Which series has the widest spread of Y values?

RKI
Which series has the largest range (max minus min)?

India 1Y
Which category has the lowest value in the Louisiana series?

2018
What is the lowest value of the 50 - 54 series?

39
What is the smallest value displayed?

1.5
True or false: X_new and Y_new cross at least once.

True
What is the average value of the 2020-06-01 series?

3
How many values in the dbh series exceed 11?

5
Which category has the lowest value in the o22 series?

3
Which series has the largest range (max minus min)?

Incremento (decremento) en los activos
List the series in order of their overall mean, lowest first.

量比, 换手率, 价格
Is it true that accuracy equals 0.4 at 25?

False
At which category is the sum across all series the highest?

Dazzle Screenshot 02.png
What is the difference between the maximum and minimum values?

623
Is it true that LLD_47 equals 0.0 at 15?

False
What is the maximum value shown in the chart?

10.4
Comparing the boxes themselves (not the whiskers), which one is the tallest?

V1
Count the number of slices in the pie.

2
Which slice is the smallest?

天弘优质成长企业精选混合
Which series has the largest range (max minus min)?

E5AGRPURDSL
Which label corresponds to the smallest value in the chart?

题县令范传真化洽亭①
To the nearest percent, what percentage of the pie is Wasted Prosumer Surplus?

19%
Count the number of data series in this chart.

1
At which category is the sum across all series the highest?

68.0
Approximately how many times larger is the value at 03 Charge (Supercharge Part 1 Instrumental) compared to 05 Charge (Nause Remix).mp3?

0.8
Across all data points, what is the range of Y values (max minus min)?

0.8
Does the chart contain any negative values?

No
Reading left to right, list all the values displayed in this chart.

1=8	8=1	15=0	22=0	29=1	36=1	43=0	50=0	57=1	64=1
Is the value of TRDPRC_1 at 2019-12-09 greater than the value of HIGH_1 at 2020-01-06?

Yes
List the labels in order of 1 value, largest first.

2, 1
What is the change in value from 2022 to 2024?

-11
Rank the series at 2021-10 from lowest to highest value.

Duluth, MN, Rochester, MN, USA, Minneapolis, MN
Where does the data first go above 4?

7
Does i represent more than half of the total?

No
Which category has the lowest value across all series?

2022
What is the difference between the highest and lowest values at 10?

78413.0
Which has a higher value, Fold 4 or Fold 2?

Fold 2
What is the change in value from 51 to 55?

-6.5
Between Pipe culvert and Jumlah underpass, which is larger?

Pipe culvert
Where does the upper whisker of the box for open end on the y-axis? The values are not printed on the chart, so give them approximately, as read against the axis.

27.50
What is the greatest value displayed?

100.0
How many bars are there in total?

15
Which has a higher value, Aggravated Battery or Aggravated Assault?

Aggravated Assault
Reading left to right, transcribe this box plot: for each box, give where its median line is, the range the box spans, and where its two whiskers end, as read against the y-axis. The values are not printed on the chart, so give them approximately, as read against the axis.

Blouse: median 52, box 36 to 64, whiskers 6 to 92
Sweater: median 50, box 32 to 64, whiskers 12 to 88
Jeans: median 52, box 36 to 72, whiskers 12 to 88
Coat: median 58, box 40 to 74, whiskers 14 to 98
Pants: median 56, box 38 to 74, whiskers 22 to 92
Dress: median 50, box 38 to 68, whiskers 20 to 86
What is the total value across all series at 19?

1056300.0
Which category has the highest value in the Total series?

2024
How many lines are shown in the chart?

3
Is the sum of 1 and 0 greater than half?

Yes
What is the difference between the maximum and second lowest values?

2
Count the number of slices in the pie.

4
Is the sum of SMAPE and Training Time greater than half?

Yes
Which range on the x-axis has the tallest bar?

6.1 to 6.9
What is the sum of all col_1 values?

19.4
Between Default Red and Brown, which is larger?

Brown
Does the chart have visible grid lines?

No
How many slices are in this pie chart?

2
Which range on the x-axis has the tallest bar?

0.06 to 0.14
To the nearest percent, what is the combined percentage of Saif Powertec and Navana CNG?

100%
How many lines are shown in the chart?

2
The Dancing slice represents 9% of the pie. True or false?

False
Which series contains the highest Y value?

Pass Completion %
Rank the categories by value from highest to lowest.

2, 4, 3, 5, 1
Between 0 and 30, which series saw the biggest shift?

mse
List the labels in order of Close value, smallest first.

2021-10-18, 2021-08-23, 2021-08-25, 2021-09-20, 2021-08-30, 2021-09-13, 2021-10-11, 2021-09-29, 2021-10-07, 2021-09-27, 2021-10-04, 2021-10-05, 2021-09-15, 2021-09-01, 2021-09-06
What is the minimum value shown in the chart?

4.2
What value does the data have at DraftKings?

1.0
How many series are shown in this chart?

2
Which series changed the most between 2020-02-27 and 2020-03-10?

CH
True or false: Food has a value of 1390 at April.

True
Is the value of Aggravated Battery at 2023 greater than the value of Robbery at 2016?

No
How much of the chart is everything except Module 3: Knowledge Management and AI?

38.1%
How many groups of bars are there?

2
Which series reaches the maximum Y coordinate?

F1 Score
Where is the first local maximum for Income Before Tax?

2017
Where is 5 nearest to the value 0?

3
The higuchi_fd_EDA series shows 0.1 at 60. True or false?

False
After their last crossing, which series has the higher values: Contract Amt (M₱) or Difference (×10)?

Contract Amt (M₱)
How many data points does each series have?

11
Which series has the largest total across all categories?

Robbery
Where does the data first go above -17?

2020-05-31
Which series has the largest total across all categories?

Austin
..............................
Copy all of the rows above word for word, keeping every line in its original order and form.

Which series has the widest spread of Y values?

RKI
Which series has the largest range (max minus min)?

India 1Y
Which category has the lowest value in the Louisiana series?

2018
What is the lowest value of the 50 - 54 series?

39
What is the smallest value displayed?

1.5
True or false: X_new and Y_new cross at least once.

True
What is the average value of the 2020-06-01 series?

3
How many values in the dbh series exceed 11?

5
Which category has the lowest value in the o22 series?

3
Which series has the largest range (max minus min)?

Incremento (decremento) en los activos
List the series in order of their overall mean, lowest first.

量比, 换手率, 价格
Is it true that accuracy equals 0.4 at 25?

False
At which category is the sum across all series the highest?

Dazzle Screenshot 02.png
What is the difference between the maximum and minimum values?

623
Is it true that LLD_47 equals 0.0 at 15?

False
What is the maximum value shown in the chart?

10.4
Comparing the boxes themselves (not the whiskers), which one is the tallest?

V1
Count the number of slices in the pie.

2
Which slice is the smallest?

天弘优质成长企业精选混合
Which series has the largest range (max minus min)?

E5AGRPURDSL
Which label corresponds to the smallest value in the chart?

题县令范传真化洽亭①
To the nearest percent, what percentage of the pie is Wasted Prosumer Surplus?

19%
Count the number of data series in this chart.

1
At which category is the sum across all series the highest?

68.0
Approximately how many times larger is the value at 03 Charge (Supercharge Part 1 Instrumental) compared to 05 Charge (Nause Remix).mp3?

0.8
Across all data points, what is the range of Y values (max minus min)?

0.8
Does the chart contain any negative values?

No
Reading left to right, list all the values displayed in this chart.

1=8	8=1	15=0	22=0	29=1	36=1	43=0	50=0	57=1	64=1
Is the value of TRDPRC_1 at 2019-12-09 greater than the value of HIGH_1 at 2020-01-06?

Yes
List the labels in order of 1 value, largest first.

2, 1
What is the change in value from 2022 to 2024?

-11
Rank the series at 2021-10 from lowest to highest value.

Duluth, MN, Rochester, MN, USA, Minneapolis, MN
Where does the data first go above 4?

7
Does i represent more than half of the total?

No
Which category has the lowest value across all series?

2022
What is the difference between the highest and lowest values at 10?

78413.0
Which has a higher value, Fold 4 or Fold 2?

Fold 2
What is the change in value from 51 to 55?

-6.5
Between Pipe culvert and Jumlah underpass, which is larger?

Pipe culvert
Where does the upper whisker of the box for open end on the y-axis? The values are not printed on the chart, so give them approximately, as read against the axis.

27.50
What is the greatest value displayed?

100.0
How many bars are there in total?

15
Which has a higher value, Aggravated Battery or Aggravated Assault?

Aggravated Assault
Reading left to right, transcribe this box plot: for each box, give where its median line is, the range the box spans, and where its two whiskers end, as read against the y-axis. The values are not printed on the chart, so give them approximately, as read against the axis.

Blouse: median 52, box 36 to 64, whiskers 6 to 92
Sweater: median 50, box 32 to 64, whiskers 12 to 88
Jeans: median 52, box 36 to 72, whiskers 12 to 88
Coat: median 58, box 40 to 74, whiskers 14 to 98
Pants: median 56, box 38 to 74, whiskers 22 to 92
Dress: median 50, box 38 to 68, whiskers 20 to 86
What is the total value across all series at 19?

1056300.0
Which category has the highest value in the Total series?

2024
How many lines are shown in the chart?

3
Is the sum of 1 and 0 greater than half?

Yes
What is the difference between the maximum and second lowest values?

2
Count the number of slices in the pie.

4
Is the sum of SMAPE and Training Time greater than half?

Yes
Which range on the x-axis has the tallest bar?

6.1 to 6.9
What is the sum of all col_1 values?

19.4
Between Default Red and Brown, which is larger?

Brown
Does the chart have visible grid lines?

No
How many slices are in this pie chart?

2
Which range on the x-axis has the tallest bar?

0.06 to 0.14
To the nearest percent, what is the combined percentage of Saif Powertec and Navana CNG?

100%
How many lines are shown in the chart?

2
The Dancing slice represents 9% of the pie. True or false?

False
Which series contains the highest Y value?

Pass Completion %
Rank the categories by value from highest to lowest.

2, 4, 3, 5, 1
Between 0 and 30, which series saw the biggest shift?

mse
List the labels in order of Close value, smallest first.

2021-10-18, 2021-08-23, 2021-08-25, 2021-09-20, 2021-08-30, 2021-09-13, 2021-10-11, 2021-09-29, 2021-10-07, 2021-09-27, 2021-10-04, 2021-10-05, 2021-09-15, 2021-09-01, 2021-09-06
What is the minimum value shown in the chart?

4.2
What value does the data have at DraftKings?

1.0
How many series are shown in this chart?

2
Which series changed the most between 2020-02-27 and 2020-03-10?

CH
True or false: Food has a value of 1390 at April.

True
Is the value of Aggravated Battery at 2023 greater than the value of Robbery at 2016?

No
How much of the chart is everything except Module 3: Knowledge Management and AI?

38.1%
How many groups of bars are there?

2
Which series reaches the maximum Y coordinate?

F1 Score
Where is the first local maximum for Income Before Tax?

2017
Where is 5 nearest to the value 0?

3
The higuchi_fd_EDA series shows 0.1 at 60. True or false?

False
After their last crossing, which series has the higher values: Contract Amt (M₱) or Difference (×10)?

Contract Amt (M₱)
How many data points does each series have?

11
Which series has the largest total across all categories?

Robbery
Where does the data first go above -17?

2020-05-31
Which series has the largest total across all categories?

Austin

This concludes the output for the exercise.